Amir Mateen


KATMANDU: Let’s face it: the regional cooperation envisioned in SAARC

charter cannot materialise meaningfully without Pakistan and India

resolving their major differences.

This is reminded, once again, by the state of affairs here after

nearly 30 years of the SAARC formation. On paper, there exists an

ambitious agenda for the 18th SAARC Summit. This includes various

initiatives for intra-regional connectivity through electricity,

railways and roads, which might result into three possible agreements

among SAARC members. What connectivity, you might ask considering the

ground reality. The SAARC Big Two, Pakistan and India, are not even

talking to each other, let alone mending their messy fences. You might

find the summit theme “deeper integration for peace and prosperity”

even more ironic.

Behind this charade of diplomatese and massive paraphernalia, the buck

stops at the will-they-won’t-they suspense over a possible Nawaz-Modi

meeting. Aboard the Prime Minister’s plane, Nawaz Sharif candidly

admitted that India had left no choice for Pakistan after cancelling

talks between the foreign secretaries of the two countries. He was

absolutely clear that the request for talks has to come from the

Indian side as “the ball is in India’s court.” He was so careful with

his words that he particularly cautioned us (journalists) not to

misquote him on this grave matter. He even requested us not to use an

off-the-record joke that could be misconstrued.
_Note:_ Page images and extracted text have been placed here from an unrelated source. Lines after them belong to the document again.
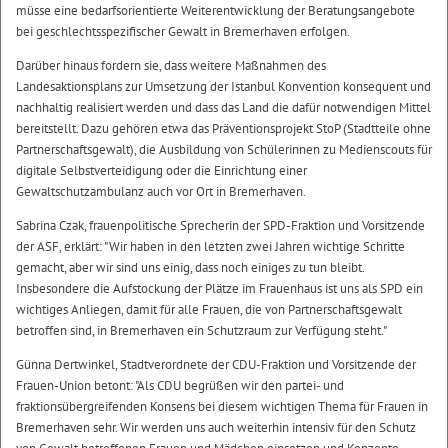
müsse eine bedarfsorientierte Weiterentwicklung der Beratungsangebote
bei geschlechtsspezifischer Gewalt in Bremerhaven erfolgen.
Darüber hinaus fordern sie, dass weitere Maßnahmen des
Landesaktionsplans zur Umsetzung der Istanbul Konvention konsequent und
nachhaltig realisiert werden und dass das Land die dafür notwendigen Mittel
bereitstellt. Dazu gehören etwa das Präventionsprojekt StoP (Stadtteile ohne
Partnerschaftsgewalt), die Ausbildung von Schülerinnen zu Medienscouts für
digitale Selbstverteidigung oder die Einrichtung einer
Gewaltschutzambulanz auch vor Ort in Bremerhaven.
Sabrina Czak, frauenpolitische Sprecherin der SPD-Fraktion und Vorsitzende
der ASF, erklärt: "Wir haben in den letzten zwei Jahren wichtige Schritte
gemacht, aber wir sind uns einig, dass noch einiges zu tun bleibt.
Insbesondere die Aufstockung der Plätze im Frauenhaus ist uns als SPD ein
wichtiges Anliegen, damit für alle Frauen, die von Partnerschaftsgewalt
betroffen sind, in Bremerhaven ein Schutzraum zur Verfügung steht."
Günna Dertwinkel, Stadtverordnete der CDU-Fraktion und Vorsitzende der
Frauen-Union betont: "Als CDU begrüßen wir den partei- und
fraktionsübergreifenden Konsens bei diesem wichtigen Thema für Frauen in
Bremerhaven sehr. Wir werden uns auch weiterhin intensiv für den Schutz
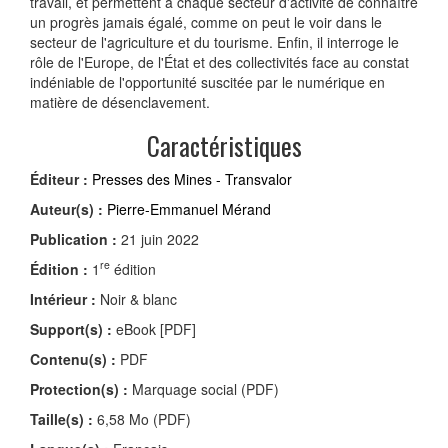
travail, et permettent à chaque secteur d'activité de connaître
un progrès jamais égalé, comme on peut le voir dans le
secteur de l'agriculture et du tourisme. Enfin, il interroge le
rôle de l'Europe, de l'État et des collectivités face au constat
indéniable de l'opportunité suscitée par le numérique en
matière de désenclavement.
Caractéristiques
Éditeur :
Presses des Mines - Transvalor
Auteur(s) :
Pierre-Emmanuel Mérand
Publication :
21 juin 2022
re
Édition :
1
édition
Intérieur :
Noir & blanc
Support(s) :
eBook [PDF]
Contenu(s) :
PDF
Protection(s) :
Marquage social (PDF)
Taille(s) :
6,58 Mo (PDF)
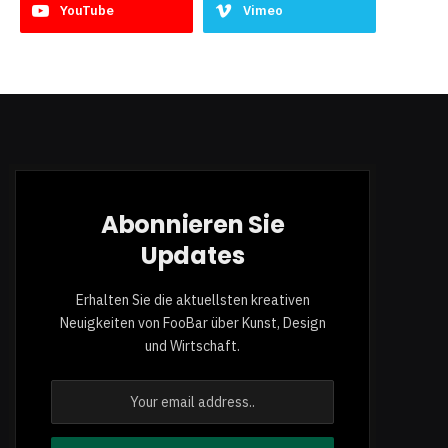
YouTube
Vimeo
Abonnieren Sie
Updates
Erhalten Sie die aktuellsten kreativen
Neuigkeiten von FooBar über Kunst, Design
und Wirtschaft.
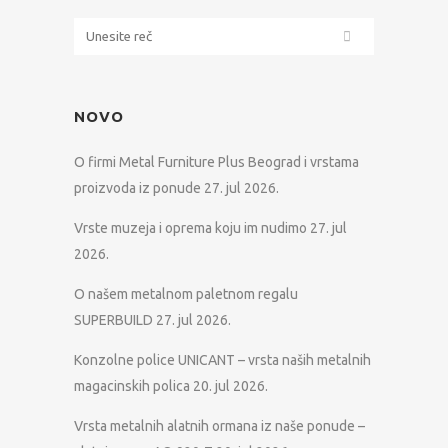
NOVO
O firmi Metal Furniture Plus Beograd i vrstama
proizvoda iz ponude
27. jul 2026.
Vrste muzeja i oprema koju im nudimo
27. jul
2026.
O našem metalnom paletnom regalu
SUPERBUILD
27. jul 2026.
Konzolne police UNICANT – vrsta naših metalnih
magacinskih polica
20. jul 2026.
Vrsta metalnih alatnih ormana iz naše ponude –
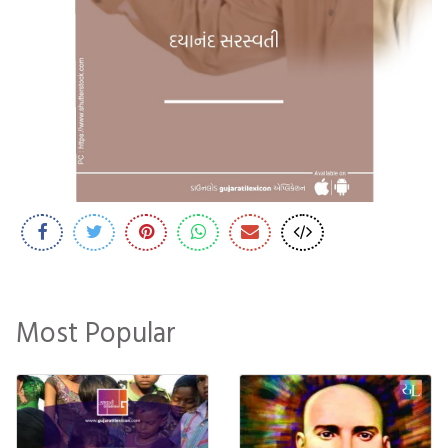
Most Popular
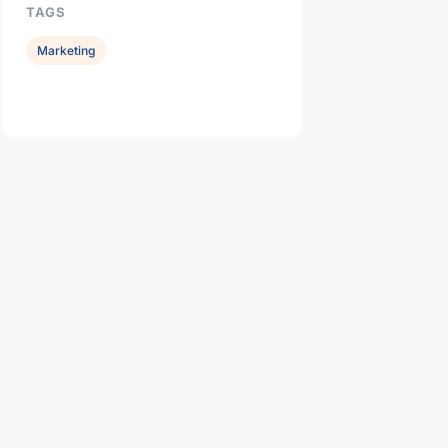
TAGS
Marketing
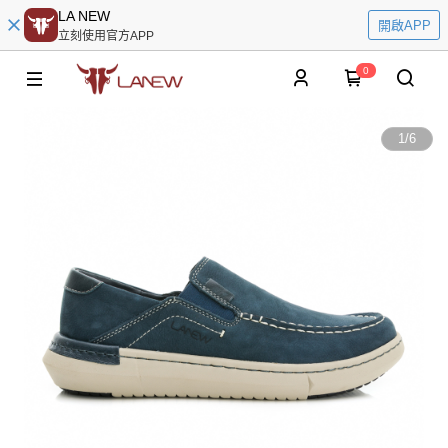
LA NEW
開啟APP
立刻使用官方APP
0
1
/
6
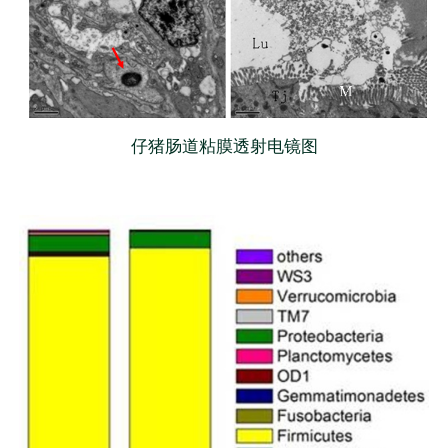
仔猪肠道粘膜透射电镜图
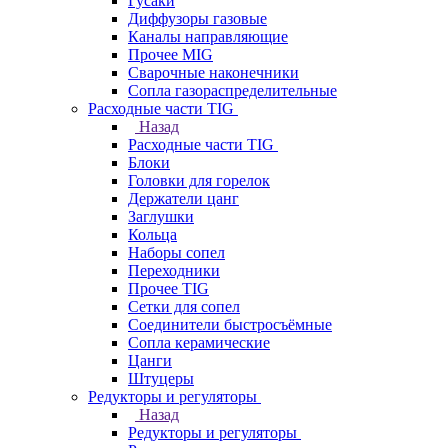
Гусаки
Диффузоры газовые
Каналы направляющие
Прочее MIG
Сварочные наконечники
Сопла газораспределительные
Расходные части TIG
Назад
Расходные части TIG
Блоки
Головки для горелок
Держатели цанг
Заглушки
Кольца
Наборы сопел
Переходники
Прочее TIG
Сетки для сопел
Соединители быстросъёмные
Сопла керамические
Цанги
Штуцеры
Редукторы и регуляторы
Назад
Редукторы и регуляторы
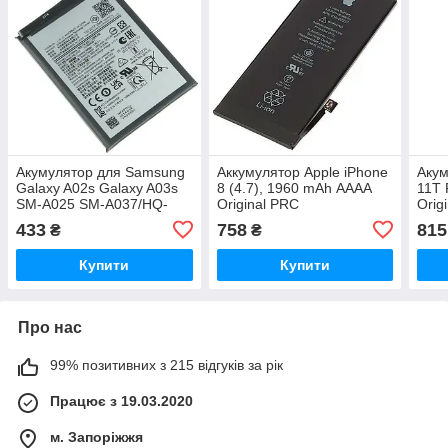
Акумулятор для Samsung
Аккумулятор Apple iPhone
Акум
Galaxy A02s Galaxy A03s
8 (4.7), 1960 mAh АААА
11T 
SM-A025 SM-A037/HQ-
Original PRC
Orig
50SD/HQ-50S (5000 mAh)
433
758
815
₴
₴
Original PRC
Купити
Купити
Про нас
99% позитивних з 215 відгуків за рік
Працює з 19.03.2020
м. Запоріжжя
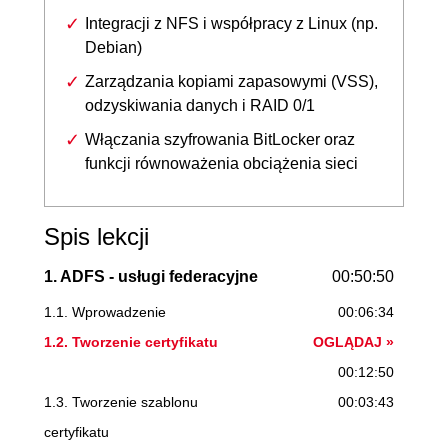
Integracji z NFS i współpracy z Linux (np.
Debian)
Zarządzania kopiami zapasowymi (VSS),
odzyskiwania danych i RAID 0/1
Włączania szyfrowania BitLocker oraz
funkcji równoważenia obciążenia sieci
Spis lekcji
1. ADFS - usługi federacyjne
00:50:50
1.1. Wprowadzenie
00:06:34
1.2. Tworzenie certyfikatu
OGLĄDAJ »
00:12:50
1.3. Tworzenie szablonu
00:03:43
certyfikatu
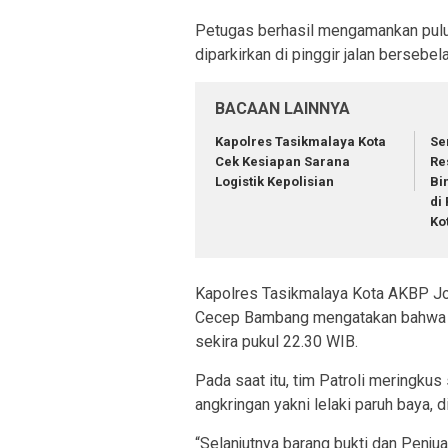
Petugas berhasil mengamankan puluh
diparkirkan di pinggir jalan bersebe
BACAAN LAINNYA
Kapolres Tasikmalaya Kota
Se
Cek Kesiapan Sarana
Re
Logistik Kepolisian
Bi
di
Ko
Kapolres Tasikmalaya Kota AKBP Jok
Cecep Bambang mengatakan bahwa p
sekira pukul 22.30 WIB.
Pada saat itu, tim Patroli meringkus
angkringan yakni lelaki paruh baya, di
“Selanjutnya barang bukti dan Penju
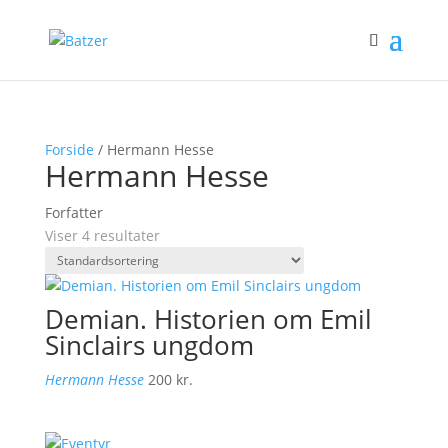
Forside
/ Hermann Hesse
Hermann Hesse
Forfatter
Viser 4 resultater
Demian. Historien om Emil
Sinclairs ungdom
Hermann Hesse
200
kr.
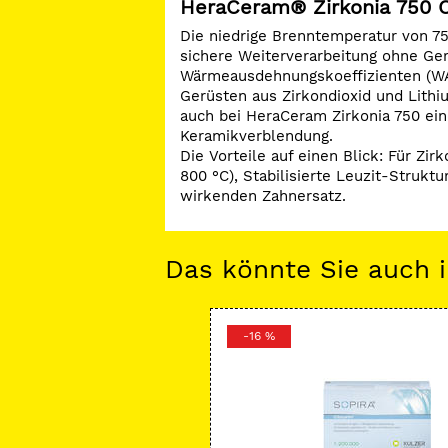
HeraCeram® Zirkonia 750 
Die niedrige Brenntemperatur von 75
sichere Weiterverarbeitung ohne Ge
Wärmeausdehnungskoeffizienten (WAK
Gerüsten aus Zirkondioxid und Lithiu
auch bei HeraCeram Zirkonia 750 ein
Keramikverblendung.
Die Vorteile auf einen Blick: Für Zi
800 °C), Stabilisierte Leuzit-Strukt
wirkenden Zahnersatz.
Das könnte Sie auch i
-16 %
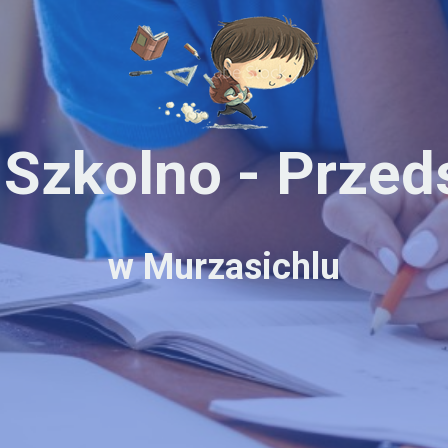
 Szkolno - Przed
w Murzasichlu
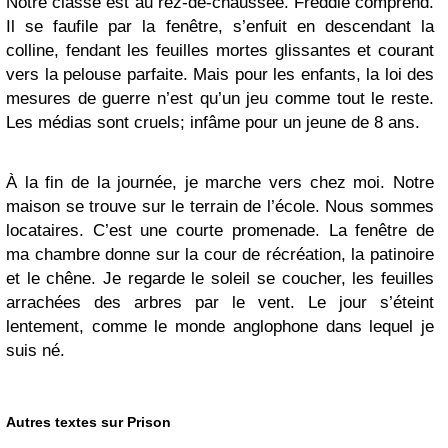
Notre classe est au rez-de-chaussée. Freddie comprend.
Il se faufile par la fenêtre, s’enfuit en descendant la
colline, fendant les feuilles mortes glissantes et courant
vers la pelouse parfaite. Mais pour les enfants, la loi des
mesures de guerre n’est qu’un jeu comme tout le reste.
Les médias sont cruels; infâme pour un jeune de 8 ans.
À la fin de la journée, je marche vers chez moi. Notre
maison se trouve sur le terrain de l’école. Nous sommes
locataires. C’est une courte promenade. La fenêtre de
ma chambre donne sur la cour de récréation, la patinoire
et le chêne. Je regarde le soleil se coucher, les feuilles
arrachées des arbres par le vent. Le jour s’éteint
lentement, comme le monde anglophone dans lequel je
suis né.
Autres textes sur Prison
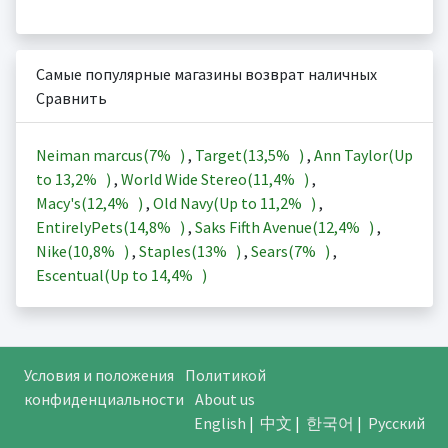
Самые популярные магазины возврат наличных
Сравнить
Neiman marcus(
7%
)
,
Target(
13,5%
)
,
Ann Taylor(Up
to
13,2%
)
,
World Wide Stereo(
11,4%
)
,
Macy's(
12,4%
)
,
Old Navy(Up to
11,2%
)
,
EntirelyPets(
14,8%
)
,
Saks Fifth Avenue(
12,4%
)
,
Nike(
10,8%
)
,
Staples(
13%
)
,
Sears(
7%
)
,
Escentual(Up to
14,4%
)
Условия и положения
Политикой
конфиденциальности
About us
English
|
中文
|
한국어
|
Русский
He minced no words in admitting that the “obstacles” between Pakistan

and India are not likely to let SAARC achieve its potential. If the

European Union (EU) could integrate their economies and borders why can’t we have some minimal regional cooperation.” So

true, considering that SAARC only has five per cent regional trade in

comparison to the EU’s 65 per cent.

Obviously, Modi’s backhanded response to Nawaz Sharif’s

extraordinary gesture of attending the Indian Prime Minister’s

oath-taking had put the Pakistan Premier in an awkward situation. Modi

comes to Nepal riding on the crest of successive victories, the recent

being the BJP breakthrough in Maharashtra and Hariana’s elections.

However, Nawaz Sharif’s situation may not be so rosy. He will have to

constantly look over his shoulders to check out on events back home

where Imran Khan is all set to invade Islamabad again. The last thing

he wants is Imran Khan to accuse him of a sell-out on India.

Perhaps Modi also has to take into account his domestic situation.

Even if we forget the RSS pressure, many insist, Modi may not want to

show flexibility on Pakistan in the middle of elections in (Indian

Occupied) Kashmir. Not after raising the ante by escalating tensions

on the LOC and by attempting to change the constitutional status of

Kashmir. But others insist that Modi also needs to deflect

international pressure on restarting Indo-Pak dialogue before Barack

Obama’s visit.

The rare spirit shown by SAARC heads of governments and states to

attend Modi’s oath-taking is long gone. Five of the eight SAARC

countries have got new governments but the contours of regional

politics are yet to clear up. And it is not just Nawaz Sharif who

feels awkward at the hands of Modi. Nepal’s ruling alliance got its

share of flak when Modi almost chastised it on his arrival not to

delay writing its Constitution. He said that he did not want to

interfere in Nepal’s internal affairs but this was precisely

interference. This was hardly the way to respond to splendid display

of hospitality extended by Nepali people to SAARC leaders. Half of the

city was there to welcome them with a spectacular show of Nepal’s

cultural diversity, which, we are told, cost $30 million.

We don’t know what Afghanistan President Ashraf Ghani might have in

store when he meets Modi for the first time. Ghani is definitely no

(Modi-fan) Karzai and may have ruffled a few feathers by going first

to China and Pakistan while emanating some positive vibes. What we

know is that Pakistan is pushing for China’s entry into SAARC from the

status of an observer to a full member. Just as it was difficult for

Pakistan to veto Afghanistan’s entry into SAARC it would become

difficult for India to maintain its veto against China. If India can

become a partner with China in BRICS and the recently formed China’s

Asian replica of the IMF, it will have to come up with difficult to ignore

logic to curtail China in Saarc.


Nutshell: The chances of a formal Nawaz-Modi meeting are slim. But the

Indo-Pak politics has a way of surprising twists and another one can’t

Be ruled out. The only way it will happen is if the Indians make a move

and Pakistan gives them a face-saving way out of their very harsh

stance. In any case, Nawaz and Modi will come across each other on at

least four occasions in two days. It will be interesting to see if the

two could maintain stern expressions on their faces for so long.

Hundreds of cameras will be looking for a small change in the mood.

You never know when a smile leads to a small talk, which in turn can

turn into a bigger exchange of, well, whatever. It’s unlikely but we

journalists live in the hope of capturing some rare feats.